Oleh : Fauzan Azima*
Kita tidak tahu perjalanan hidup seseorang. Kalau kita tahu Ir. Nova Iriansyah, MT akan menjadi gubernur, mungkin sejak dahulu kita akan berusaha dekat dan bersahabat dengan beliau. Kalaupun tidak masuk dalam struktur pemerintahannya, setidaknya bergengsi punya teman orang nomor satu di Aceh.
Demikian juga, Tuhan menutup pengetahuan waktu keberuntungan seseorang. Betapa Teungku Amran dulu hanya sebagai staf di BPKEL (Badan Pengelola Kawasan Ekosistem Leuser), pada hari ini akan dilantik sebagai bupati Aceh Selatan definitif.
Dulu dibenci karena dicap sebagai pemberontak, kini disanjung karena menjadi orang nomor satu di kabupaten yang beribukota Tapaktuan.
Kami pernah membuat Mantan Komandan Operasi GAM Wilayah Lhok Tapaktuan itu bangga, berkeliling melihat-lihat hutan KEL Aceh Selatan dari udara dengan eurocopter yang kami rental dari perusahaan kertas PT. APRIL yang berkedudukan di Riau. Tentu saja sekarang bagi Teungku Amran itu hanya mainan kecil.
Begitupun, setelah lama tidak bertemu dengan salah seorang staf BPKEL, Teungku Yusrizal ternyata sudah menjadi Wakil Bupati di Abdya. Kita tidak menyangka seorang yang biasa-biasa saja, ternyata bisa menjadi Wakil Bupati. Seperti kata orang tua dahulu; kita bisa mengukur dalamnya sumur, tapi nasib seseorang siapa yang tahu.
Ahmadi Samarkilang anak sekolah pengantar beras untuk GAM ternyata sukses sebagai bupati di Bener Meriah. Siapa pun tidak menduga, seorang anak dari daerah terpencil bisa menjadi orang nomor satu di Kabupaten Bener Meriah.
Pada hari ini, jabatan itu bukan lagi menjadi barang mewah yang eksklusif. Jokowi yang melanglang buana sampai ke dataran tinggi Gayo, ternyata bisa juga menjadi presiden. Dari sudut pandang apapun Jokowi mustahil menjadi orang nomor satu di Indonesia, kecuali yang beliau punya hanya “wangsit” sebagai mana kepercayaan orang Jawa.
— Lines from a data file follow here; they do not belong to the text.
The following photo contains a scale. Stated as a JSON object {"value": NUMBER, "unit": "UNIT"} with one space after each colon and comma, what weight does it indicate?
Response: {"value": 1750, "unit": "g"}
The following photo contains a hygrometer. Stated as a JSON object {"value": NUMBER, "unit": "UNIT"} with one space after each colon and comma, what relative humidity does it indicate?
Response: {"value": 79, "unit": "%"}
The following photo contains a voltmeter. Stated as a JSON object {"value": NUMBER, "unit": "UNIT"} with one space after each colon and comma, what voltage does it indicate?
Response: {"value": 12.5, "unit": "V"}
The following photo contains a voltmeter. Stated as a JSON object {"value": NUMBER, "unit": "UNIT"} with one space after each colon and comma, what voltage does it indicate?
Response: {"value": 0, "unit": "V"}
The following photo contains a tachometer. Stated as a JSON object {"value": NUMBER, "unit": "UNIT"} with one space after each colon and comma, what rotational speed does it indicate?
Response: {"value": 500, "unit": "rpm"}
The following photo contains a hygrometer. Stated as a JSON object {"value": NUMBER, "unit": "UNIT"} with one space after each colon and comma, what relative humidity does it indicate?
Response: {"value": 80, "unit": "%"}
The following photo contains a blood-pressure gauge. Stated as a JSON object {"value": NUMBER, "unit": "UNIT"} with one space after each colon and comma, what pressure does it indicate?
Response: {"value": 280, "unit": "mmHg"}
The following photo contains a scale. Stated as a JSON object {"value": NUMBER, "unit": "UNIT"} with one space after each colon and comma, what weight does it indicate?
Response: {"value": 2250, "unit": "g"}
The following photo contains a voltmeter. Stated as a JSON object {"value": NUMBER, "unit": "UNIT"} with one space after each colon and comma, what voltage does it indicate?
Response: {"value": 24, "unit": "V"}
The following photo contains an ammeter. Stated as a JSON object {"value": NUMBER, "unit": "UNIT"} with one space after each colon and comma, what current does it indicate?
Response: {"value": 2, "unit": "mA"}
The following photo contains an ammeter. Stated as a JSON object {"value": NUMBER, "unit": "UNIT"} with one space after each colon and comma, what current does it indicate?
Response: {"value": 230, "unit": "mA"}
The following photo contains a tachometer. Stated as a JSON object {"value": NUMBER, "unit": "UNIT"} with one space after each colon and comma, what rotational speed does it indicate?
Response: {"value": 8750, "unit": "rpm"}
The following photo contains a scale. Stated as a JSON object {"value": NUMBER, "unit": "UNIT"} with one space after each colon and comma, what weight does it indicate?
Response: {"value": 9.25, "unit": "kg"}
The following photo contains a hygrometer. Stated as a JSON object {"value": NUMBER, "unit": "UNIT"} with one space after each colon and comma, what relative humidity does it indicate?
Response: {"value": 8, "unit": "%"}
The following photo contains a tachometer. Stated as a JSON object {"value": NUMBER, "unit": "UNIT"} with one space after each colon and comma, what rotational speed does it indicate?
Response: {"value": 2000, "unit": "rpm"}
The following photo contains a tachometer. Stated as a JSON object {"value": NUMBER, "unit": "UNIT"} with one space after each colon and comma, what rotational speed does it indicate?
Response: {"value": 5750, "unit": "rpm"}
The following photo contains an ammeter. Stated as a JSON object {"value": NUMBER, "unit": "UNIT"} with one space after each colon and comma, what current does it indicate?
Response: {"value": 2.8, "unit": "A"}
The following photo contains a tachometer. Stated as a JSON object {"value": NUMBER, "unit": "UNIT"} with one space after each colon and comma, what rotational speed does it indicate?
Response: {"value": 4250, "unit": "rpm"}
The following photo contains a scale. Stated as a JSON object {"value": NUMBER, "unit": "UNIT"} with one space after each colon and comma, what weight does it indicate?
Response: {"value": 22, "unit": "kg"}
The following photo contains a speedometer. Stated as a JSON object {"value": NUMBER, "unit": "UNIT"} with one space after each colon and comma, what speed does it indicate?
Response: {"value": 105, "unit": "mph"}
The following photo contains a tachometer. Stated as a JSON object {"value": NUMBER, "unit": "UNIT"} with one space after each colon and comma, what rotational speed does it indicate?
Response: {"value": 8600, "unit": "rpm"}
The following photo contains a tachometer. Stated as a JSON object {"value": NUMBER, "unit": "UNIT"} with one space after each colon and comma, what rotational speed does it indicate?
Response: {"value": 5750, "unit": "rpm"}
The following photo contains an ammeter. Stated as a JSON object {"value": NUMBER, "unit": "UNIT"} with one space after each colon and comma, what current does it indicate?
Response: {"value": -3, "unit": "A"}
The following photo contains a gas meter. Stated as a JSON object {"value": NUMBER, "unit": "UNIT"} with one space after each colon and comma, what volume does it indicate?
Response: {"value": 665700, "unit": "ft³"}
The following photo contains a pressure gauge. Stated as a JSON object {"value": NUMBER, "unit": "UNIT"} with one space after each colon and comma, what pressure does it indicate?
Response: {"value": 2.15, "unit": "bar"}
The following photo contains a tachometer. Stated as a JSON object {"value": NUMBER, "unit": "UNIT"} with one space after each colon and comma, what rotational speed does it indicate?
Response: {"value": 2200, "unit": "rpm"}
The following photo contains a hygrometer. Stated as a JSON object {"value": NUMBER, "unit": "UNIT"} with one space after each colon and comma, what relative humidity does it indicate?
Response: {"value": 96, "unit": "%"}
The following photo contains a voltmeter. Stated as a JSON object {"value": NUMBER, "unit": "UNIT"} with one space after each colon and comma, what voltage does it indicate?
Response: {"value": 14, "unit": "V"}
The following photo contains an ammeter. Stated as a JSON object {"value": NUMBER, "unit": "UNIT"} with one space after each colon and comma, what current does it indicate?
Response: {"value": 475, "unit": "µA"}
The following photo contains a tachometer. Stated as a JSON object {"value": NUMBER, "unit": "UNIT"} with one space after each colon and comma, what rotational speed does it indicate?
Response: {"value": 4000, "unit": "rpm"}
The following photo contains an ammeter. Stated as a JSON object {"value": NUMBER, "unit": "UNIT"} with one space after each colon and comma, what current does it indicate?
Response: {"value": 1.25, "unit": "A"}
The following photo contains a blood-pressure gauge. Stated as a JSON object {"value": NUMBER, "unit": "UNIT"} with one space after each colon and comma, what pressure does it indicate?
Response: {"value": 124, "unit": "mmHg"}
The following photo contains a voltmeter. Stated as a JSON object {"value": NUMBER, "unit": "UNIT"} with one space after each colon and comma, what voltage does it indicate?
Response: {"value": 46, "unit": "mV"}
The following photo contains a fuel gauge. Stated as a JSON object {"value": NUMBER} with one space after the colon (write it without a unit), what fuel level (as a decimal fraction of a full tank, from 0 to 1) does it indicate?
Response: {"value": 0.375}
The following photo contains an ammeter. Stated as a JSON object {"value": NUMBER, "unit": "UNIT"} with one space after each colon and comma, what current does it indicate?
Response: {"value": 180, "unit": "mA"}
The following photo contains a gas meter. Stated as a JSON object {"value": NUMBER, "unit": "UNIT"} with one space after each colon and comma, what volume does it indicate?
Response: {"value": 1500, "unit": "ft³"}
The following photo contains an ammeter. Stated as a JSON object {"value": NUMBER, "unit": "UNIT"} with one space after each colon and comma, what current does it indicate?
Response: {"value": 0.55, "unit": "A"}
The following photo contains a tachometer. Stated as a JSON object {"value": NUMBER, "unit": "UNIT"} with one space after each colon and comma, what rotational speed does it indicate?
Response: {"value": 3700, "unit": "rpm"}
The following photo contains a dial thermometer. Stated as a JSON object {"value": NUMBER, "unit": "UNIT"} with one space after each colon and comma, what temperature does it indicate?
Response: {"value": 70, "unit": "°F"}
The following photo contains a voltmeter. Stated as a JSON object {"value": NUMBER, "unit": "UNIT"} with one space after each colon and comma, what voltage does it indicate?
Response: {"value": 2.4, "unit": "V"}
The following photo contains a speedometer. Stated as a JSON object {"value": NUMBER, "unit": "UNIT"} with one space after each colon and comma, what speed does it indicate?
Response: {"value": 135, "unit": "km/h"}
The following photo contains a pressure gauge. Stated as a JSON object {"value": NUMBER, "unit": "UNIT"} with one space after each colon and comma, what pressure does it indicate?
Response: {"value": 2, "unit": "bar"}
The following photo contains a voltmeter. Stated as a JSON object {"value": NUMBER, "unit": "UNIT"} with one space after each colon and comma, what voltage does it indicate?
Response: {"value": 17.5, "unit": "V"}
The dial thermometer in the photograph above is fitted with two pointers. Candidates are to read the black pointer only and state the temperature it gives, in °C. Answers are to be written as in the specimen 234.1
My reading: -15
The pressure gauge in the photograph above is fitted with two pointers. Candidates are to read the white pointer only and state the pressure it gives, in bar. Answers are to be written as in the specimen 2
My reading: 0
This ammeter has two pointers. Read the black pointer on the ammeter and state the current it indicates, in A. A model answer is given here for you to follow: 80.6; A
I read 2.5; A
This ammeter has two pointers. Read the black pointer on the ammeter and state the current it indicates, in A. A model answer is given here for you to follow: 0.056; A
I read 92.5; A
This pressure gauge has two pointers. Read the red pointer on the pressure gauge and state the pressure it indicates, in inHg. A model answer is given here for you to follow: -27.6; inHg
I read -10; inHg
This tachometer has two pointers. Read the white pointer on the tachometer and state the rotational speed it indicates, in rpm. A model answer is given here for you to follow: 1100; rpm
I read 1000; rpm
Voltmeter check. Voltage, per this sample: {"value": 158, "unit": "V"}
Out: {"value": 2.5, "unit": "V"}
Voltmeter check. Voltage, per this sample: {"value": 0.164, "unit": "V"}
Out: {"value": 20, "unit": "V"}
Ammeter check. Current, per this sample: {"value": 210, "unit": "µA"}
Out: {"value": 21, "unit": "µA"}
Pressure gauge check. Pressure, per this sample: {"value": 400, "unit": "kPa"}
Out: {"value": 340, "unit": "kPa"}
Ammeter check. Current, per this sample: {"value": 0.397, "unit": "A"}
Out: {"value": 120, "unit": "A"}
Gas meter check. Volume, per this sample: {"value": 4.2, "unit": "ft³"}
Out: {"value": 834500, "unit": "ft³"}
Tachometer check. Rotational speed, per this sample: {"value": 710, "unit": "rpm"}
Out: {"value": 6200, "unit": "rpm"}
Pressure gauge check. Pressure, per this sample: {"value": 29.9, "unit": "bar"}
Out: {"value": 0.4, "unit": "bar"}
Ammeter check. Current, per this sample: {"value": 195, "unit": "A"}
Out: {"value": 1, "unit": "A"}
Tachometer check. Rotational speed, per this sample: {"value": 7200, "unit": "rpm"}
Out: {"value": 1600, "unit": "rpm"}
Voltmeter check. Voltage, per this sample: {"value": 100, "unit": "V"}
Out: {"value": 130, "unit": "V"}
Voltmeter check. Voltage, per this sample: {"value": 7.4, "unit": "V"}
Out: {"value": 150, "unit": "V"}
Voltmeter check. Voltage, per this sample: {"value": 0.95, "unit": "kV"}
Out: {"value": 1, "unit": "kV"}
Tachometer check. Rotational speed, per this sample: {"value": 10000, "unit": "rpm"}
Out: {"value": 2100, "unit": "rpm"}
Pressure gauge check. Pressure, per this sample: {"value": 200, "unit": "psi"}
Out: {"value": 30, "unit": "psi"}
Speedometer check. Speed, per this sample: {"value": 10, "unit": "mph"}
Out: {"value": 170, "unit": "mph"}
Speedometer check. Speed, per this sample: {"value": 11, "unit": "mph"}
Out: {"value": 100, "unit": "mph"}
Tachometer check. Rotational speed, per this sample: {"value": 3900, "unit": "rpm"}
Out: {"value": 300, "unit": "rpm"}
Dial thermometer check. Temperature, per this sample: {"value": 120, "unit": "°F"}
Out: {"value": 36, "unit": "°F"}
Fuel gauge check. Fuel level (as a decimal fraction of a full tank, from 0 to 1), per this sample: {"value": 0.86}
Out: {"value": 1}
Bukan hanya soal pemegang jabatan yang menjadi rahasia ilahi, tetapi juga soal ilmu pengetahuan. Orang yang sebelumnya tidak faham pengkajian alif dan ba, dalam waktu semalam bisa menjadi “rektor”.
Seperti yang terjadi pada Syech Baba Daud yang dianggap santri yang paling tidak berilmu pada perguruan tinggi yang dipimpin Teungku Syiah Kuala di Kampung Mulia, Kota Raja.
Sampai pada satu saat cincin Teungku Syiah Kuala (Syechku Allah) jatuh ke dalam lubang WC. Dalam pada itu, beliau mengumpulkan santrinya dengan kerelaan untuk mengambil cincinnya, namun tidak ada yang mau, kecuali Baba Daud yang dengan ikhlas menguras lubang WC yang dipakai puluhan tahun oleh puluhan ribu santri dari seluruh dunia.
Setelah sholat subuh, Baba Daud menghadap kepada Teungku Syiah Kuala dan memberikan cincinnya. Setelah menerimanya, Mufti Sri Ratu Safiatuddin itu mengumumkan di depan ribuan santrinya; “Mulai subuh besok, para santri belajar pada Baba Daud.”
Semua santri tercengang. Bagaimana mungkin belajar pada Baba Daud yang dikenal kurang ilmu dari mereka. Namun tidak ada yang mustahil bagi Teungku Syiah Kuala dan tentu saja bertanggung jawab terhadap ucapannya.
Subuh besoknya benar Baba Daud benar-benar telah menjadi Syech (guru) yang mengetahui dan mengajarkan ilmu pengetahuan kepada seluruh santri yang tidak mereka ketahui. Sejak itulah lahir; Adab lebih tinggi derajatnya daripada ilmu.
Syech Baba Daud menyadari bahwa kemampuan manusia di masa depan dalam mempelajari ilmu hakikat dan ma’rifat akan sulit dijangkau akalnya. Sehingga sebagai jembatannya beliau susun kitab “Masailal Mubtadi” untuk memudahkan orang awam belajar ilmu di atas tingkatan syariat dan tarikat.